Platform(s): Nintendo 3DS (review platform) If you loved the settlements feature in Fallout 4, or have extensive experience in Minecraft, then this is your lot. So, would I recommend it? Well, I’ve been playing this game for five months on and off now, so it has to be doing something right. It’s a great game to pass the time, without making you sweat or providing a ridiculous challenge that you can’t complete within the Johannesburg to Cape Town flight time. I often found myself playing for hours on end, eventually breaking from the title with sore hands and a cricked neck.
And for this reason, it’s hypnotically therapeutic. It’s an interactive mirror on which your tastes and personal preferences are reflected through the game world. If anything this game is more a teacher aid. And while this mechanic works excellently, it doesn’t really add much to the title. Happy Home Designer also comes with its special lot of Amiibo cards - they’re cards, but they’re Amiibo too - which you can use to plunge new characters into the game world.

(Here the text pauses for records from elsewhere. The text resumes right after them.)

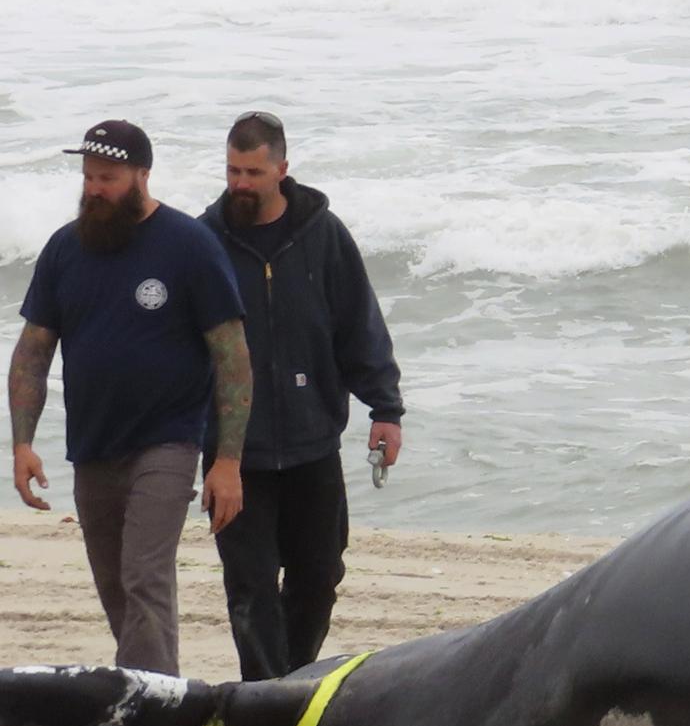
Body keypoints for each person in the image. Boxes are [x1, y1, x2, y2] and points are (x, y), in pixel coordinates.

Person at [10, 121, 251, 675]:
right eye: (90, 177)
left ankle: (147, 707)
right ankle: (151, 685)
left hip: (166, 441)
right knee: (115, 583)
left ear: (142, 175)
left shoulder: (189, 244)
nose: (95, 189)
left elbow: (232, 356)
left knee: (145, 573)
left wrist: (228, 461)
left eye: (109, 178)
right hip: (93, 445)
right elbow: (32, 351)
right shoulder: (66, 248)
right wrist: (22, 442)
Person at [200, 110, 406, 681]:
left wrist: (385, 408)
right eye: (232, 170)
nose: (240, 183)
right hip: (235, 455)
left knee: (319, 576)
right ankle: (266, 695)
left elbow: (358, 325)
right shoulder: (204, 241)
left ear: (282, 169)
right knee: (250, 587)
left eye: (252, 172)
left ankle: (288, 682)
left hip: (315, 445)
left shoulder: (323, 234)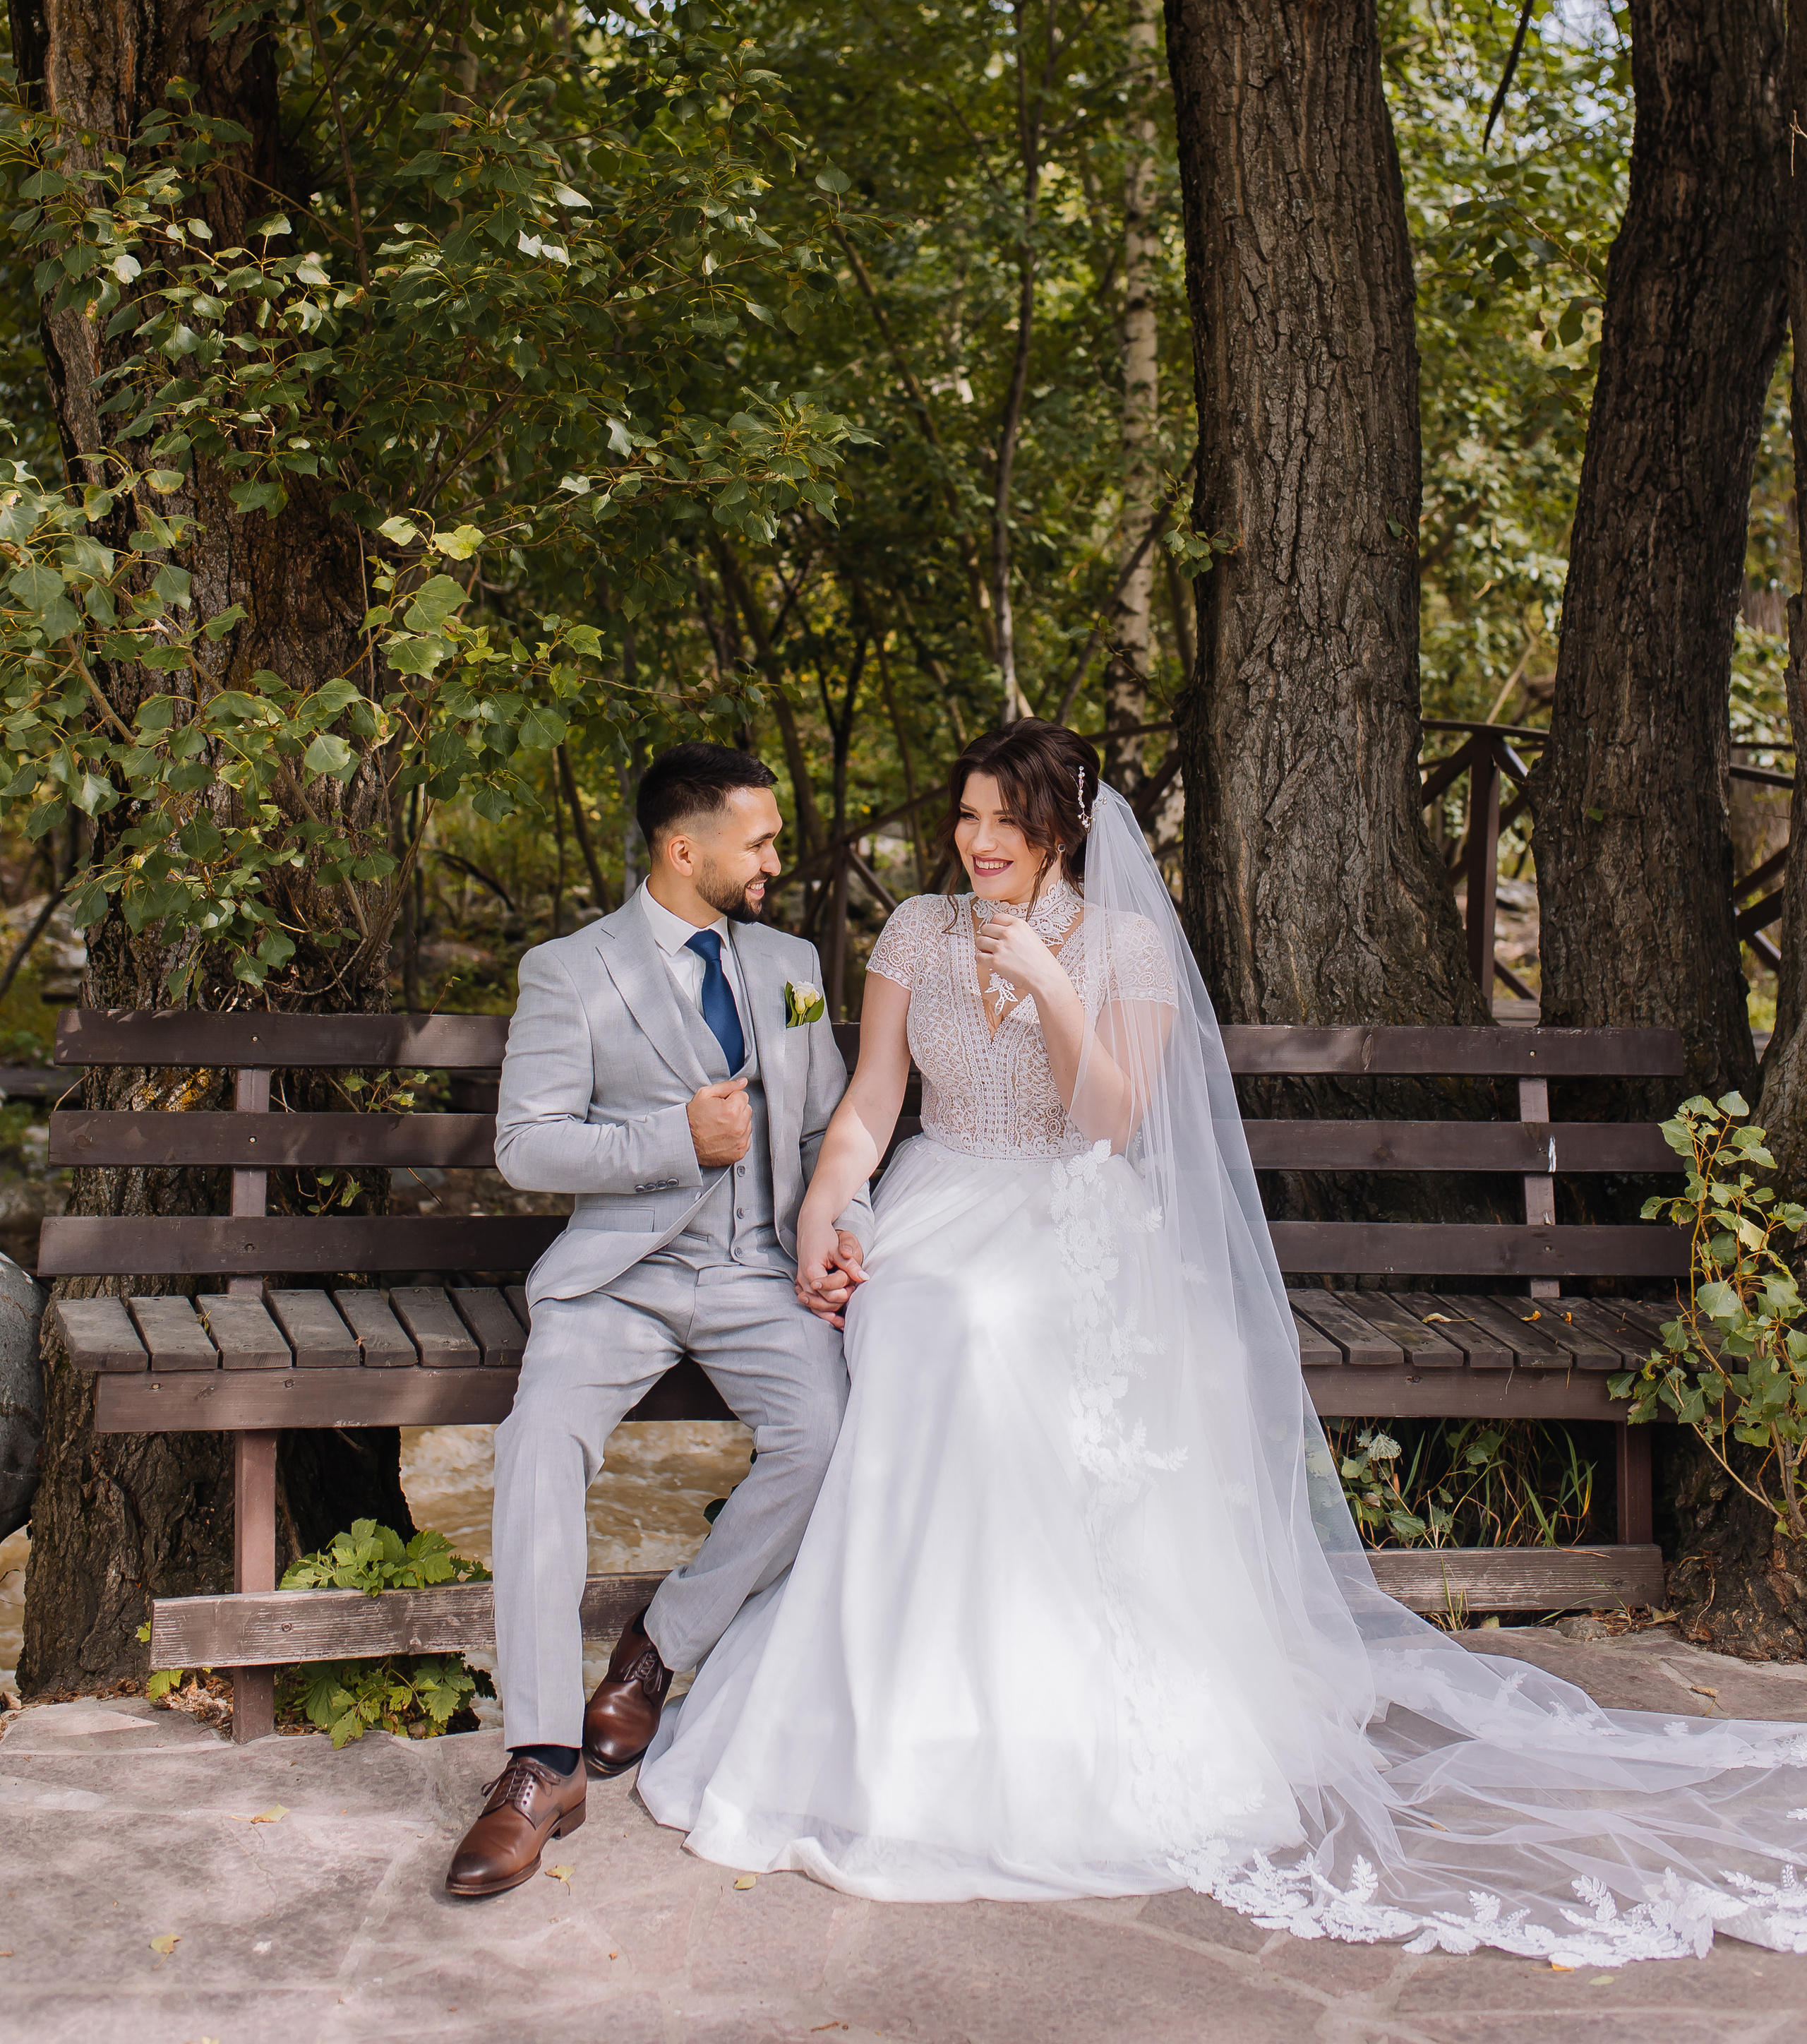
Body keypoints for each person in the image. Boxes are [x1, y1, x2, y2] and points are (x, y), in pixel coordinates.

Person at [640, 718, 1807, 1964]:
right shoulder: (918, 933)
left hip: (1071, 1204)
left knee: (996, 1325)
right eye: (967, 817)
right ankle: (897, 1700)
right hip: (943, 1194)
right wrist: (829, 1199)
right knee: (927, 1315)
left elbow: (1114, 1121)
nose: (977, 843)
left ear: (1060, 832)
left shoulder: (1127, 946)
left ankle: (1060, 1705)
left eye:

You’re also given ample time to design each scene, so there’s no a la Zelda time-loop mechanic. It’s strange, but that’s what makes this game fun Yes, it’s all good fun, but it’s not a game that’s going to give you thrills. The game provides users with adequate furniture and trimmings to suit the client’s taste, and the real challenge is finding which doily matches which wall clock. You can use the items in your various Ikea-like catalogs to spruce up habitations of your anthropomorphic clients, which ranges from scatter cushions to flat screen televisions to banana lamps and the odd indoor football arena (some characters are seriously extravagant).Īlthough the game will give you plenty of forced story clients in the beginning of the title, your character slowly gains independence, and finding work involves talking to random townsfolk with varying design tastes.īut there’s one real problem about this: the challenge doesn’t really ramp up. I wouldn’t so much call this a sandbox game, but rather an open-room game. It’s strange, but that’s what makes this game fun. Some fancy classic, homely living rooms while others want their entire space to be a shrine to fruit. Each character you decorate for has a particular plan and taste for their living space. After designing like two one-roomed houses.Īs this is a brand new town, you have plenty of possible clientèle, and as your legendary status grow, so does your client base. Slowly, you work your way into the company known as Nook’s Homes, and become a Martha Stewart-like superstar literally overnight. Using the Animal Crossing series’ characters as a base, you play as the town’s new recruit interior decorator, or happy home designer if you will.